Warm weather was needed for repainting the topsides, the blue part of the hull, and careful preparations had been made in anticipation of a suitable break in the weather.   The hull was sanded and all rust spots and damage repaired and primed ready for application of the top coat.    Topsides painting was actually quite enjoyable, working as a team together on the scaffolding, Phil applying the paint by roller and Christine "tipping-off" with a brush, to ensure no bubbles formed.    Luckily the rain held off, as did the dust and bugs and we were pleased with the results.  Only one small problem remained, the "Anju" logo transfers we'd had since leaving the UK had gone off and were unusable.   Christine spent an afternoon perched on the staging, re-creating the logo in white paint, which also kept the spectators amused.   It was a task which was tough on the backside and the nerves and she was particularly un-amused when, three quarters of the way through painting the second Anju logo, someone suggested she should get them made in vinyl transfers!   The results, however were pretty good considering the lack of artistic skill and appropriate materials involved in their creation!

Topsides before...

....and after.

Harry at work on the stern ladder.

Next job was repair and painting of the deck, stanchions and white rub-rails, above the blue paint.   Out came the angle grinders again and preparations were made.  Both Christine and Phil discovered that angle grinding skin can be pretty painful, when Christine ended up with a skinned knee and Phil with a skinned wrist - ouch!
----
### Task 1
For the repainting account, decide whether each statement agrees with it, answering yes or no and quoting the deciding words: (a) Phil applied the topsides paint with a brush. (b) The logo transfers kept since leaving the UK were still usable. (c) The rain held off during the topsides painting.
### Task 2
From the repainting account, quote the part that opens with the words containing "Next job was" and closes with "wrist - ouch!".
The lines that come next play no part in this work.
----
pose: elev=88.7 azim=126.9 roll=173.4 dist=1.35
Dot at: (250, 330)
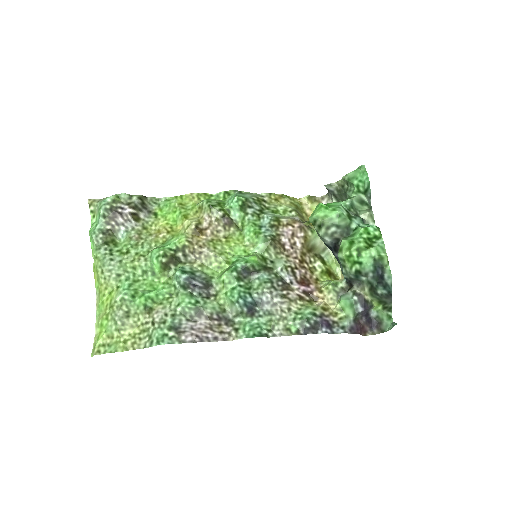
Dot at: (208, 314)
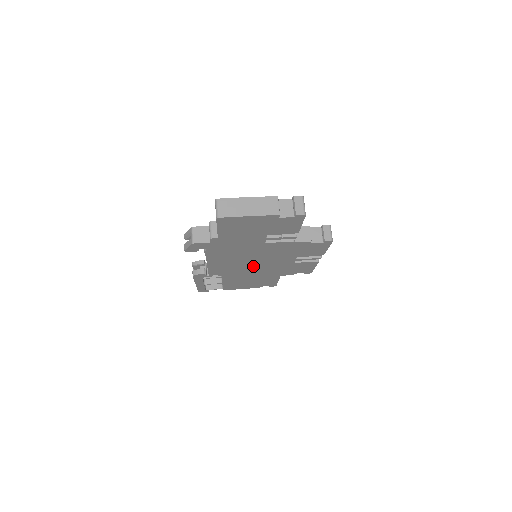
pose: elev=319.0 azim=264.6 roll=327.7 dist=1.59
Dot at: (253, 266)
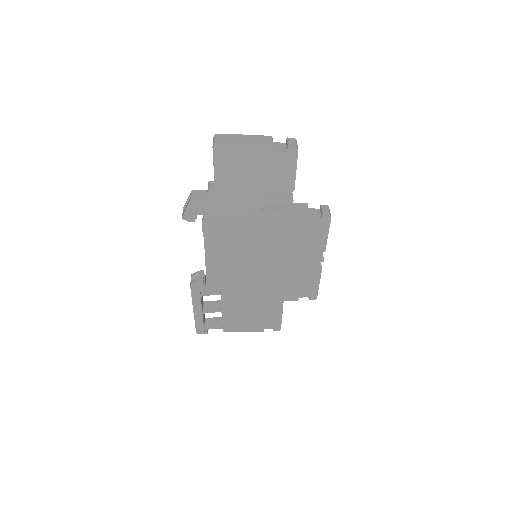
Dot at: (253, 270)
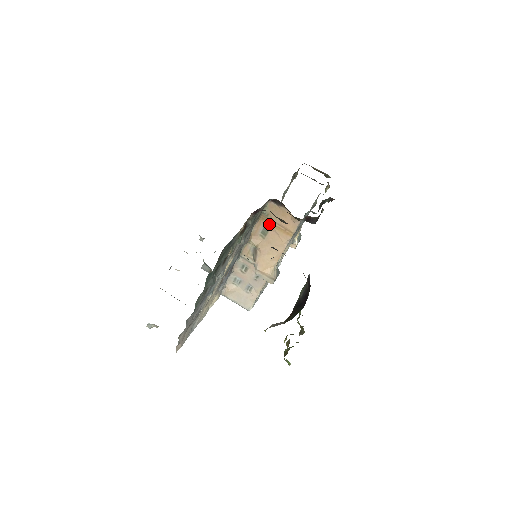
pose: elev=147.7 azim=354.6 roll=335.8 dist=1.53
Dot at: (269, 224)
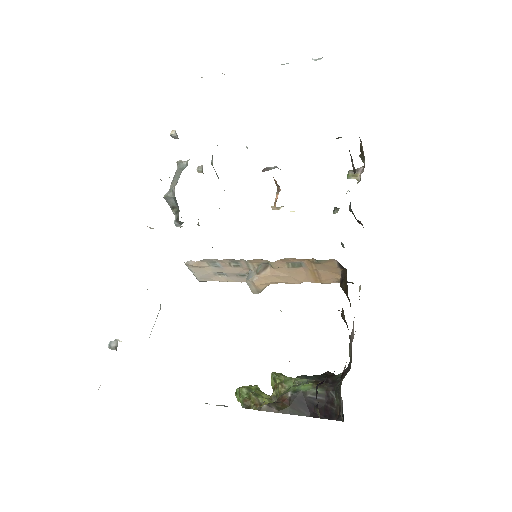
Dot at: (309, 266)
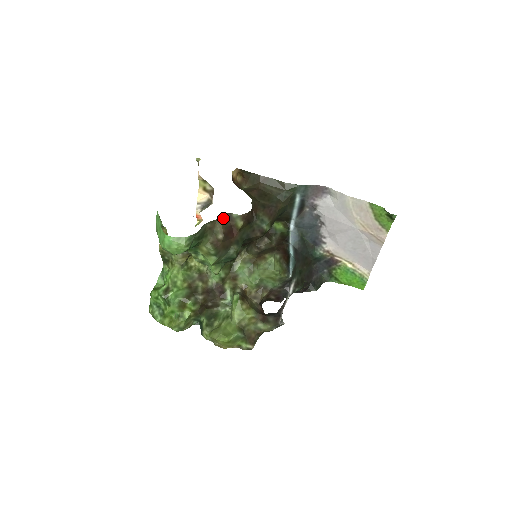
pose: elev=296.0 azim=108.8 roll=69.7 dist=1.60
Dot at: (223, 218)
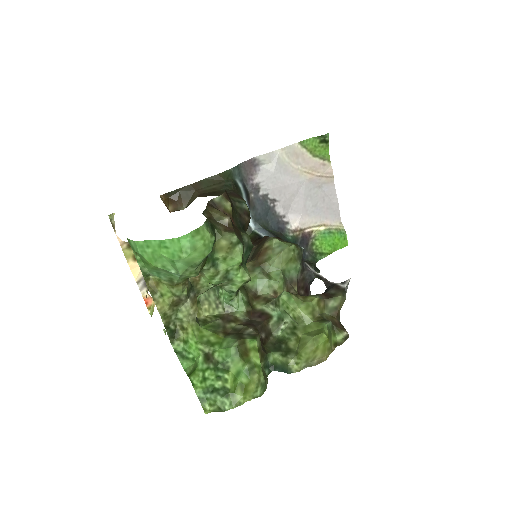
Dot at: (210, 206)
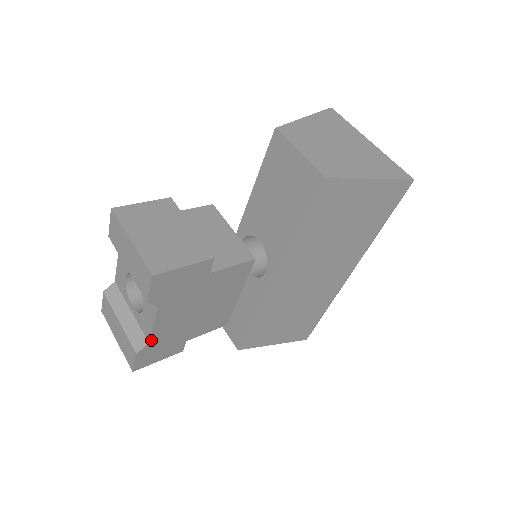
----
### Task response 1
(a) No: "Phil applying the paint by roller"
(b) No: "had gone off and were unusable"
(c) Yes: "Luckily the rain held off"

### Task response 2
Next job was repair and painting of the deck, stanchions and white rub-rails, above the blue paint.   Out came the angle grinders again and preparations were made.  Both Christine and Phil discovered that angle grinding skin can be pretty painful, when Christine ended up with a skinned knee and Phil with a skinned wrist - ouch!